Kavita Shah ebbe occasione di ascoltare dal vivo Cesaria Evora a vent’anni: si trovava a Salvador de Bahia, e Cesaria si esibì ad un festival locale. Cesaria non faceva niente per guadagnarsi la benevolenza della platea intrattenendo il pubblico o cercando di rendersi amabile: semplicemente cantava le sue canzoni. Kavita Shah rimase folgorata dalla radicalità con cui Cesaria non faceva altro che proporsi per quello che era, e, da donna di colore di fronte ad una donna nera, si identificò profondamente nella cantante capoverdiana.
Due anni prima il padre di Kavita era morto improvvisamente, poi, in rapida sequenza, le erano mancati i quattro nonni: da newyorkese figlia di immigrati dall’India, questi lutti avevano rappresentato per lei anche una gravissima perdita di rapporto con la sua storia familiare, e con la sua provenienza. Anche per questo Kavita aveva sentito così tanto l’immedesimazione nella sodade, quello stato d’animo di malinconia e nostalgia di cui la musica capoverdiana, e in particolare la morna portata alla ribalta internazionale da Cesaria Evora, sono colme. Sodade che nell’universo capoverdiano è diventata un tratto emotivo e psicologico fondante, nutrendosi di un’esperienza collettiva, di massa, di separazioni e lontananze, dai propri cari, dalla propria terra, a causa dell’emigrazione o del lavoro – tanto comune fra i capoverdiani – come marinai: i capoverdiani delle comunità della diaspora in giro per il mondo – da Boston a Rotterdam, da Lisbona a Dakar – sono più di quelli che vivono nel loro arcipelago.

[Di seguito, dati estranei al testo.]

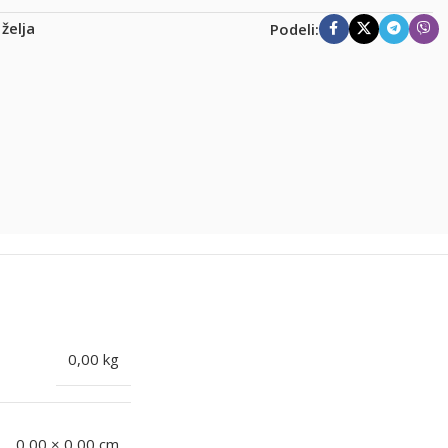
 želja
Podeli:
0,00 kg
0,00 × 0,00 cm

Negli anni successivi, grazie anche a borse di studio e finanziamenti di prestigiose scuole e istituzioni, Kavita Shah ha incrementato il suo bagaglio di frequentazione diretta di musiche tradizionali, in America Latina, Africa, Turchia e India, e ha approfondito la sua preparazione nell’ambito della vocalità jazzistica, ma non ha dimenticato la morna e la coladera, e nel 2016 ha comprato un volo per il Capo Verde, poi ci è tornata due anni dopo. Il suo album Cape Verdean Blues, pubblicato dall’etichetta Folkalist Records, è stato realizzato fra il 2018 e il 2019 fra Mindelo – la città di Cesaria – Lisbona e New York, con Bau, eccellente chitarrista e importante collaboratore di Cesaria Evora, con in diversi brani Miroca Paris alle percussioni e inoltre in un brano la partecipazione della cantante capoverdiana Fantcha.
Kavita Shah, che è in confidenza con parecchie lingue, si destreggia disinvoltamente con il creolo capoverdiano: il repertorio, aperto da Angola, che ricordiamo interpretata da Cesaria, comprende brani di alcuni dei migliori autori capoverdiani – Boy Gê Mendes, Teofilo Chantre, Morgadinho, Vasco Martins – alcuni scritti appositamente per l’album, e naturalmente non può mancare Sodade, portata al successo internazionale da Cesaria.
L’album prende il titolo dal brano degli anni sessanta di uno dei grandi protagonisti del jazz moderno, Horace Silver, omaggio del pianista alle proprie origini capoverdiane per parte di padre (all’anagrafe Silver di cognome faceva Tavares Silva). Ma in questa identificazione con l’identità capoverdiana che sente così vicina a lei, Kavita Shah non dimentica le proprie, di origini, che ricorda con Chaki Ben, una canzone folk nella sua lingua madre, il gujarati, che da bambina cantava con i suoi genitori.